• _What is needed_:
Your task is to copy the records that follow exactly, minus any images.

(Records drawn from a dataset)
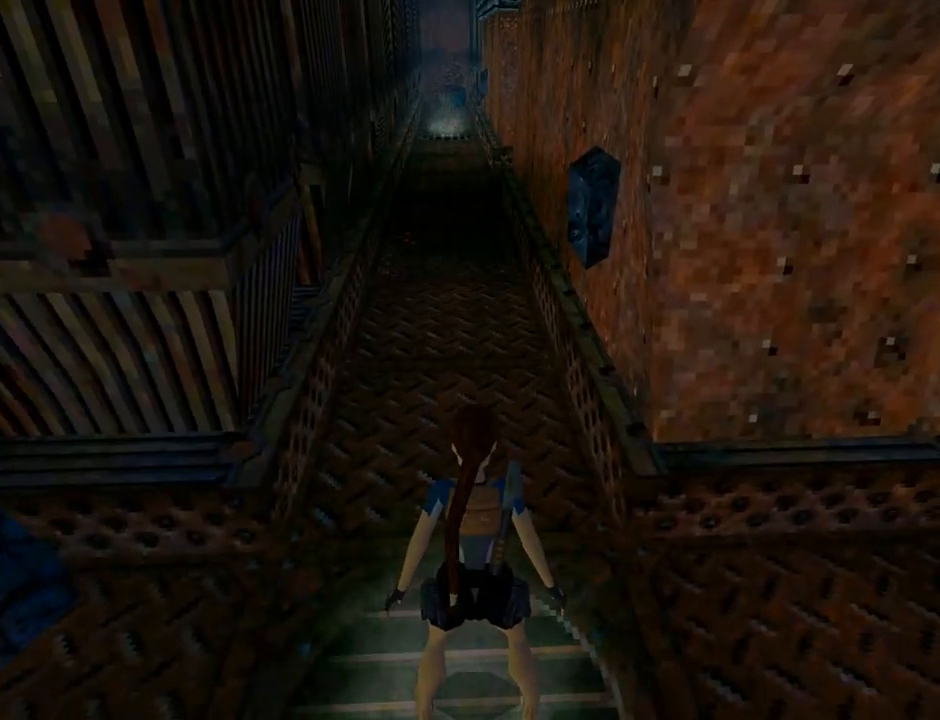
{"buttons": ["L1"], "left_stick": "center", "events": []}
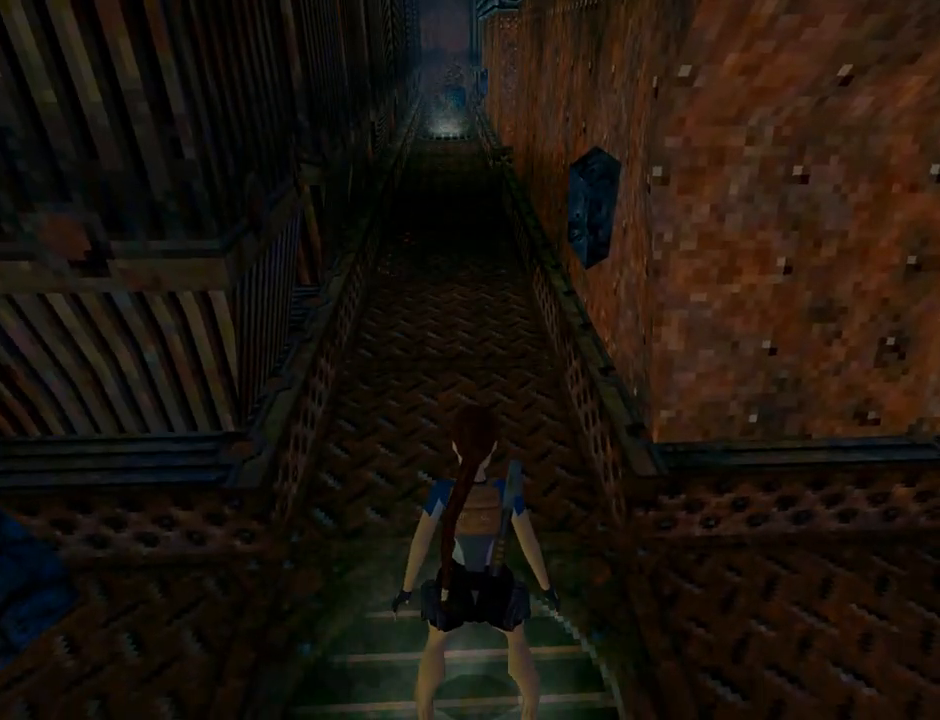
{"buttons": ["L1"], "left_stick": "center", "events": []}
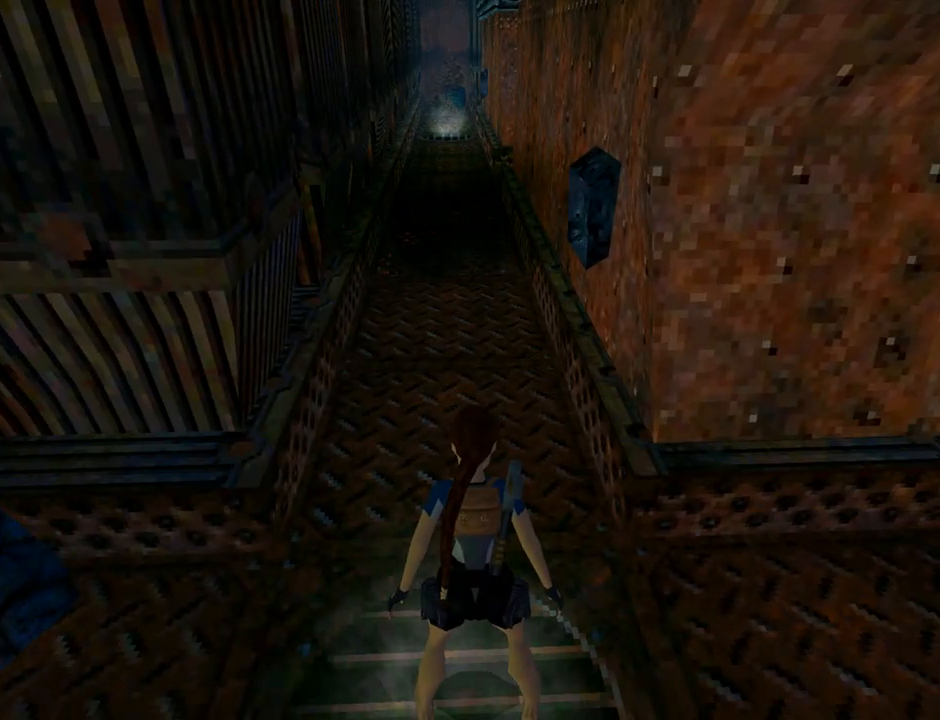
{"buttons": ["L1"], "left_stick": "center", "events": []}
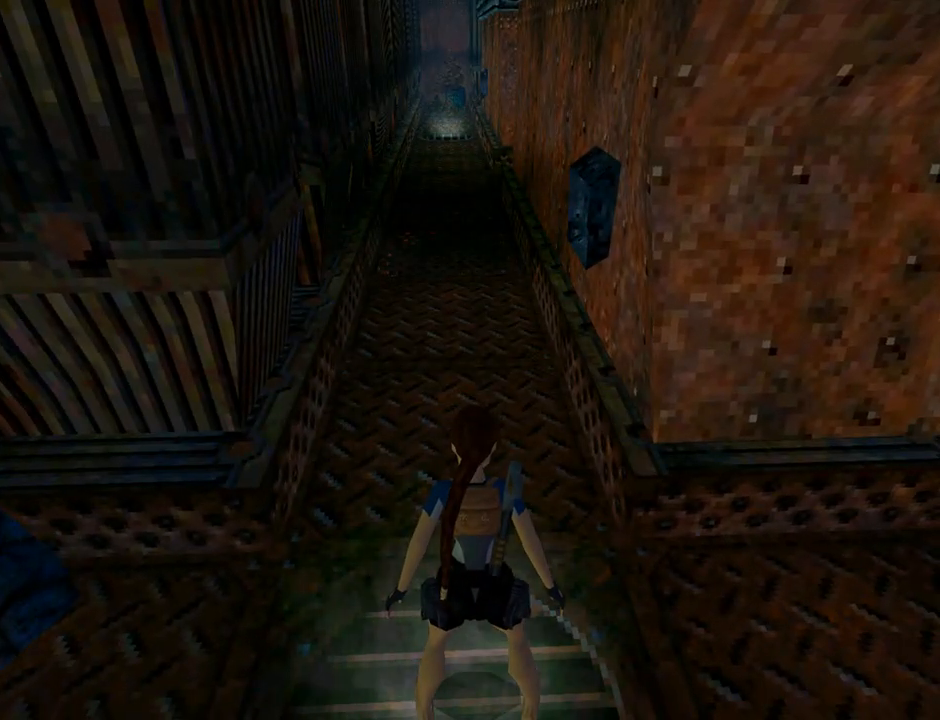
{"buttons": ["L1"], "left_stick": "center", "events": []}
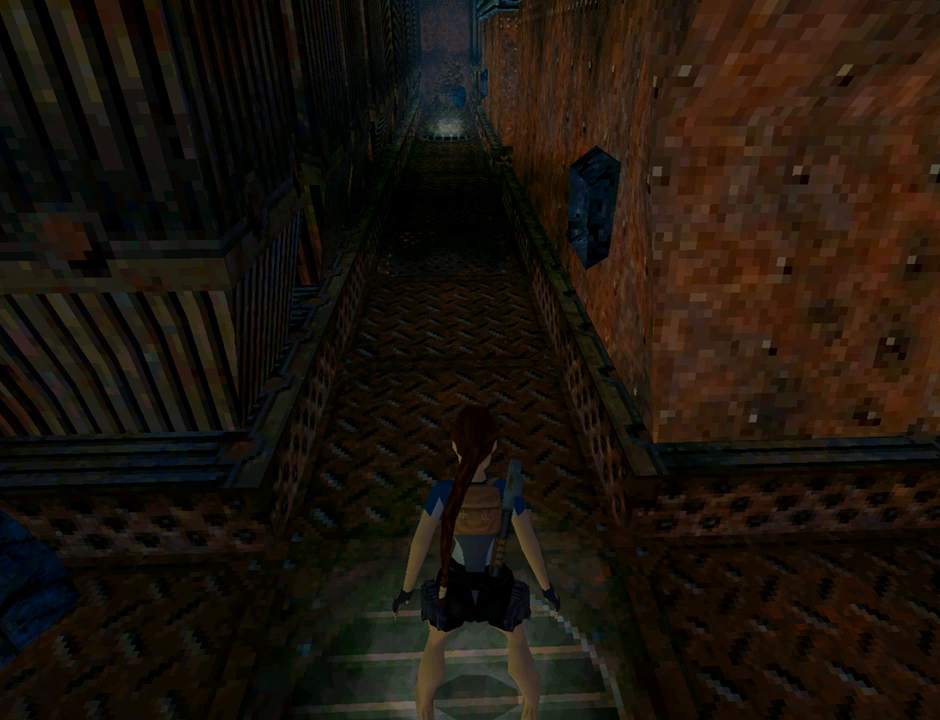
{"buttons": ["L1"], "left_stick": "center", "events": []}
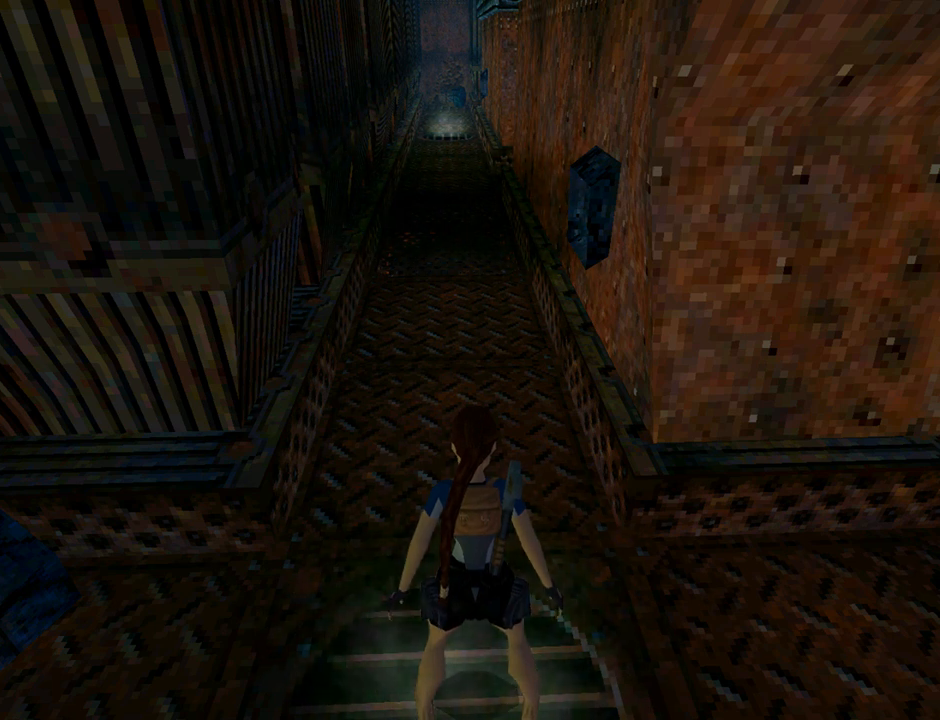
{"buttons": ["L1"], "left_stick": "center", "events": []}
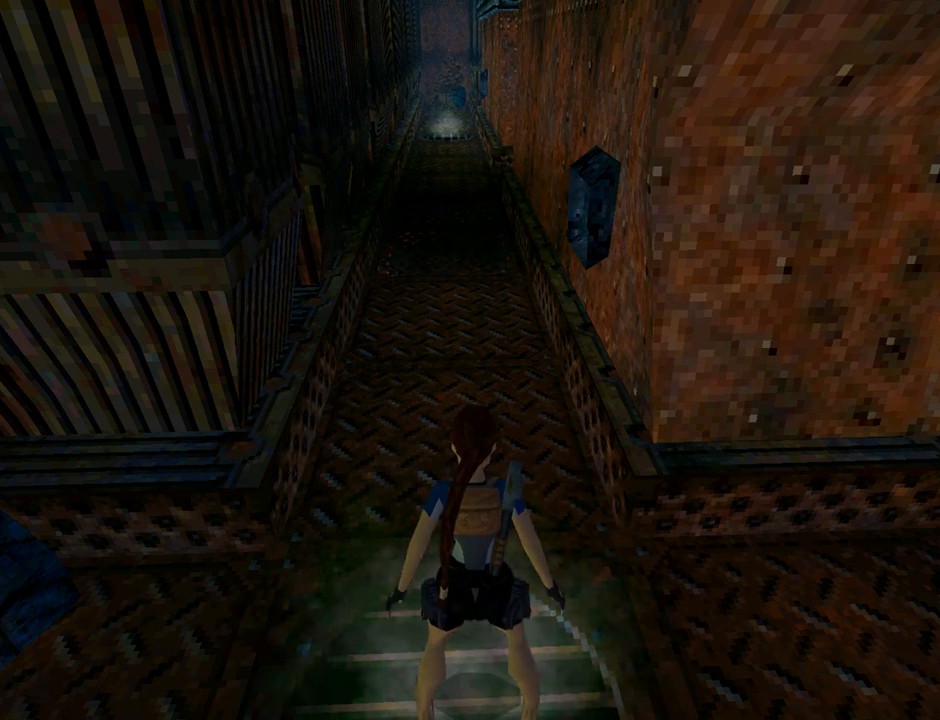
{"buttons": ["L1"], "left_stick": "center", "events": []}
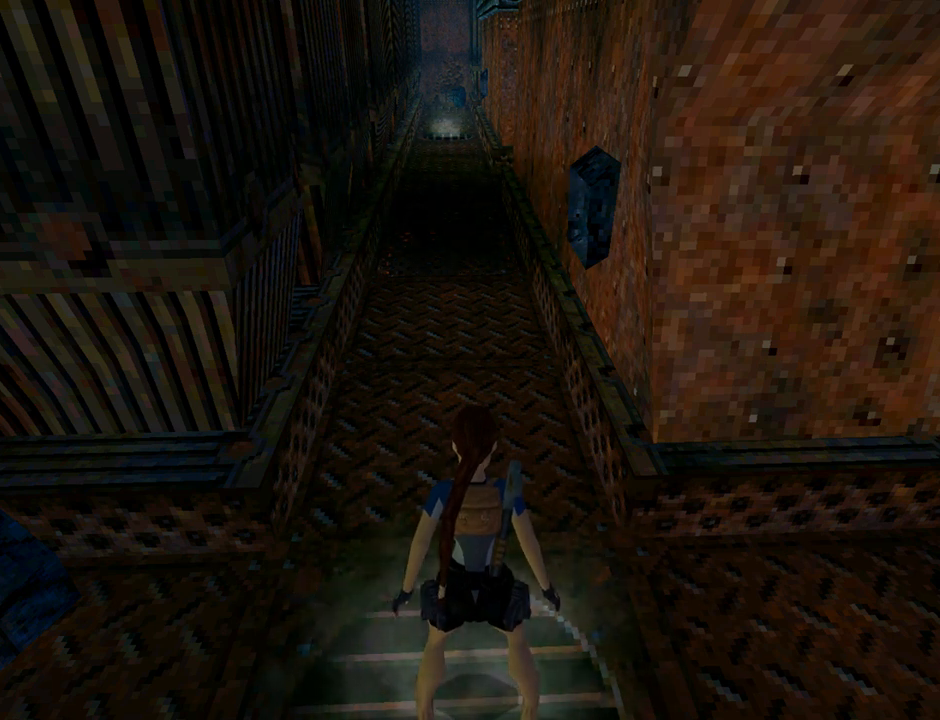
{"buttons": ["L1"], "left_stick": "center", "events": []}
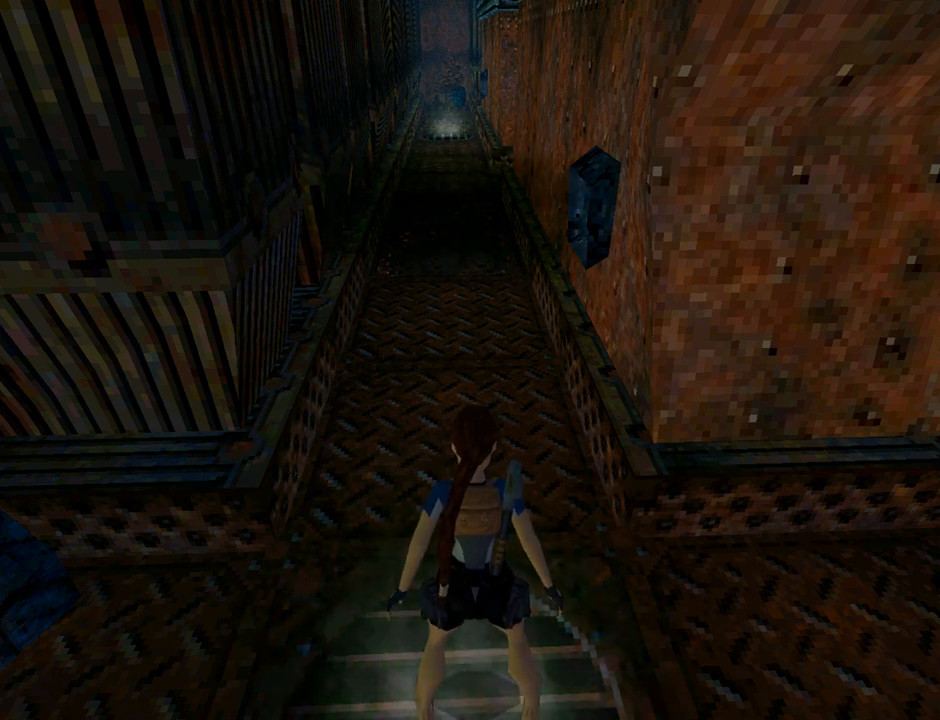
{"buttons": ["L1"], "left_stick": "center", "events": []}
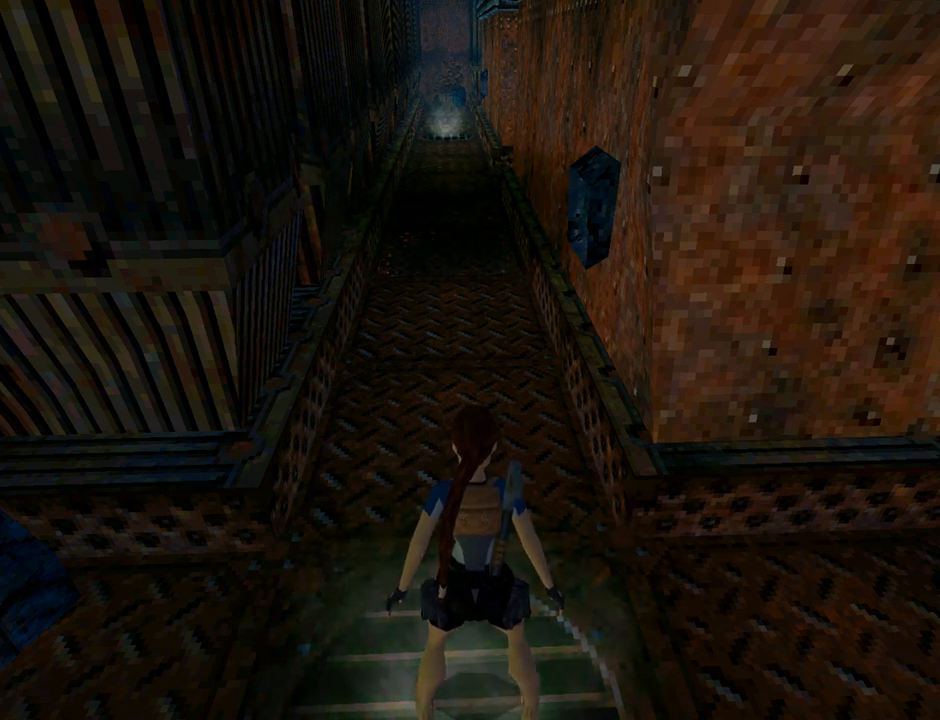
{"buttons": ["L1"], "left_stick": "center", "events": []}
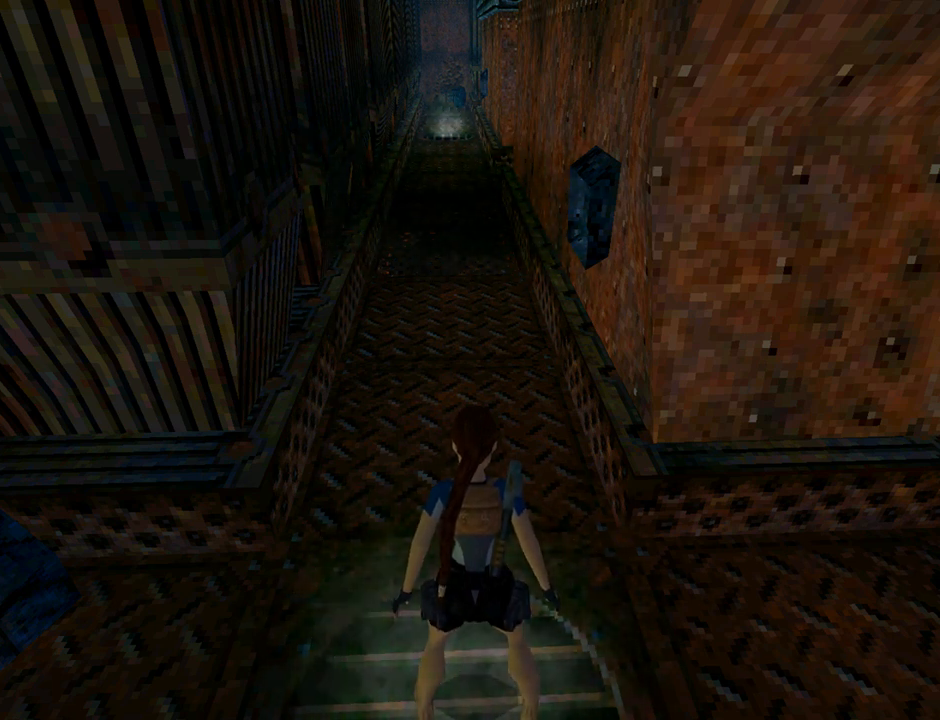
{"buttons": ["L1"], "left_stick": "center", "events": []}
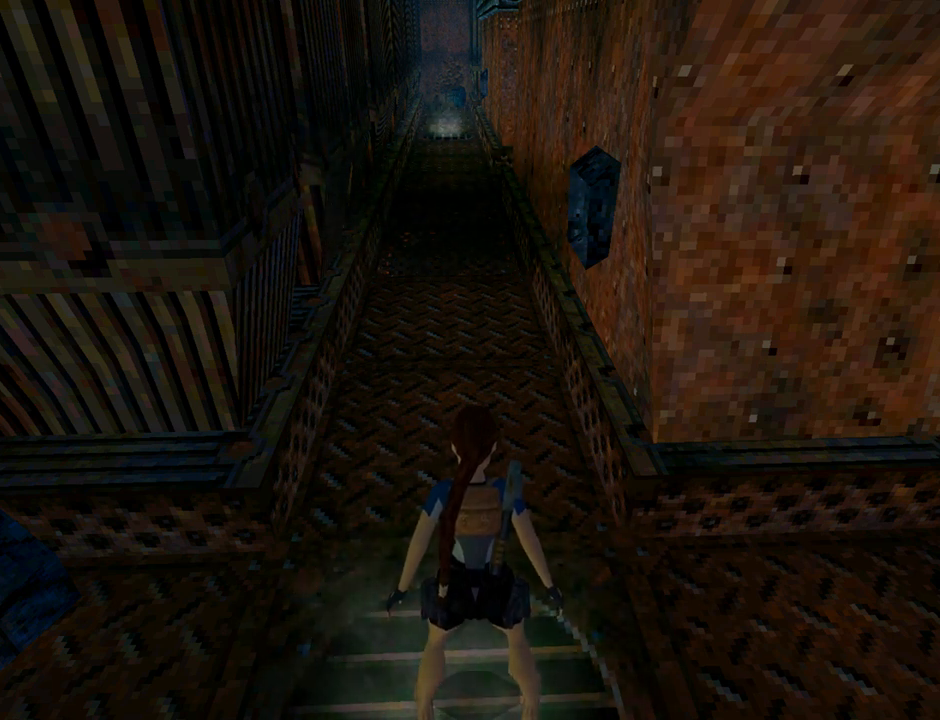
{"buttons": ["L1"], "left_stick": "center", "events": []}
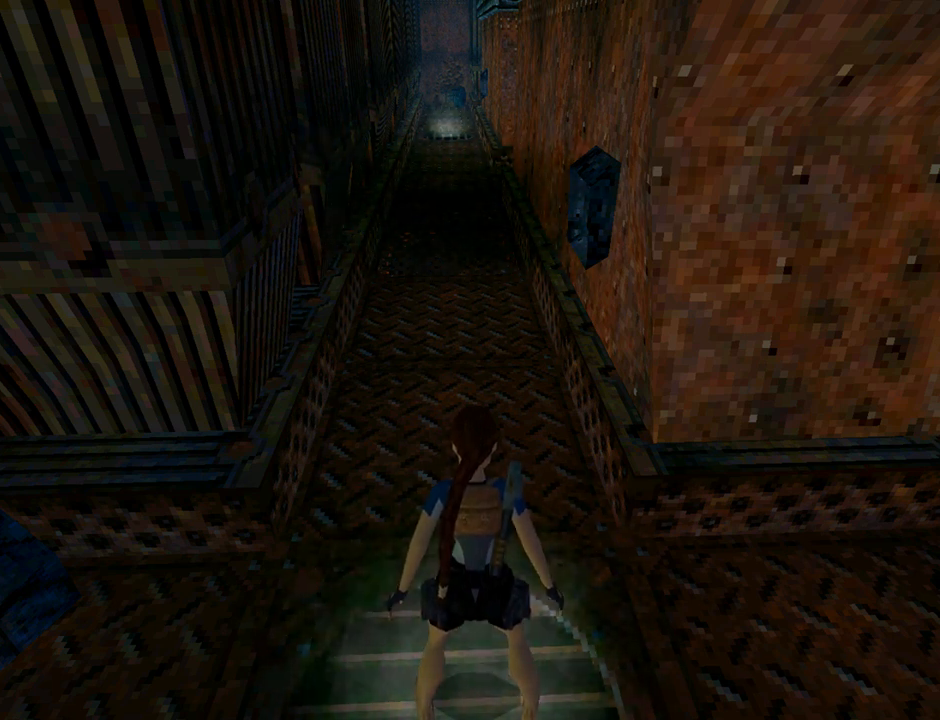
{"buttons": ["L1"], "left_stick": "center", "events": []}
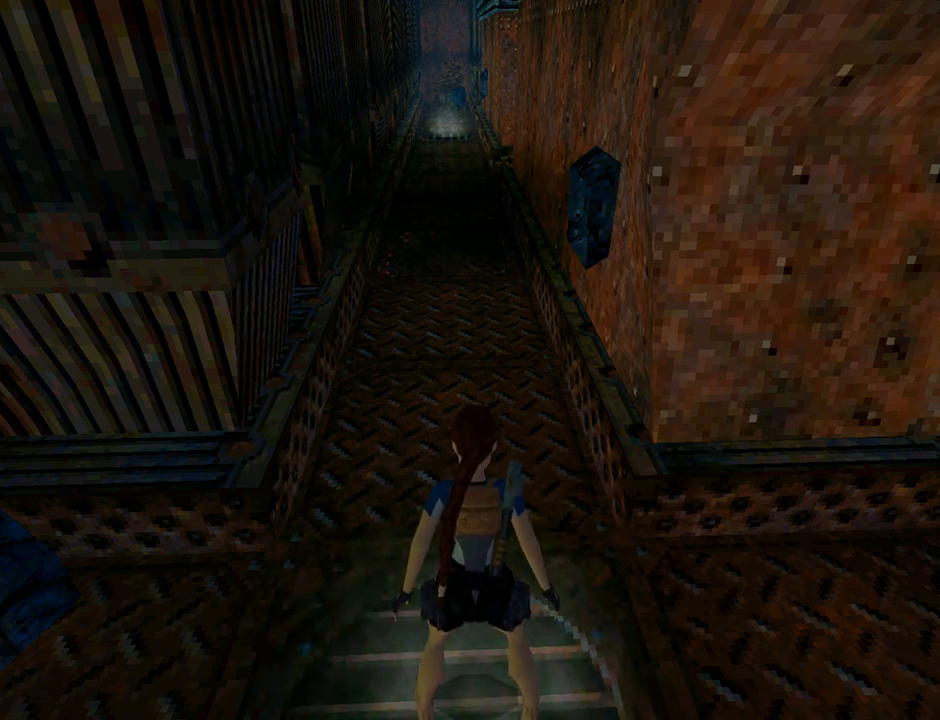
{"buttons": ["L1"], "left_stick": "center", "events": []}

• _Solution to this task_:
{"buttons": ["L1"], "left_stick": "center", "events": []}
{"buttons": ["L1"], "left_stick": "center", "events": []}
{"buttons": ["L1"], "left_stick": "center", "events": []}
{"buttons": ["L1"], "left_stick": "center", "events": []}
{"buttons": ["L1"], "left_stick": "center", "events": []}
{"buttons": ["L1"], "left_stick": "center", "events": []}
{"buttons": ["L1"], "left_stick": "center", "events": []}
{"buttons": ["L1"], "left_stick": "center", "events": []}
{"buttons": ["L1"], "left_stick": "center", "events": []}
{"buttons": ["L1"], "left_stick": "center", "events": []}
{"buttons": ["L1"], "left_stick": "center", "events": []}
{"buttons": ["L1"], "left_stick": "center", "events": []}
{"buttons": ["L1"], "left_stick": "center", "events": []}
{"buttons": ["L1"], "left_stick": "center", "events": []}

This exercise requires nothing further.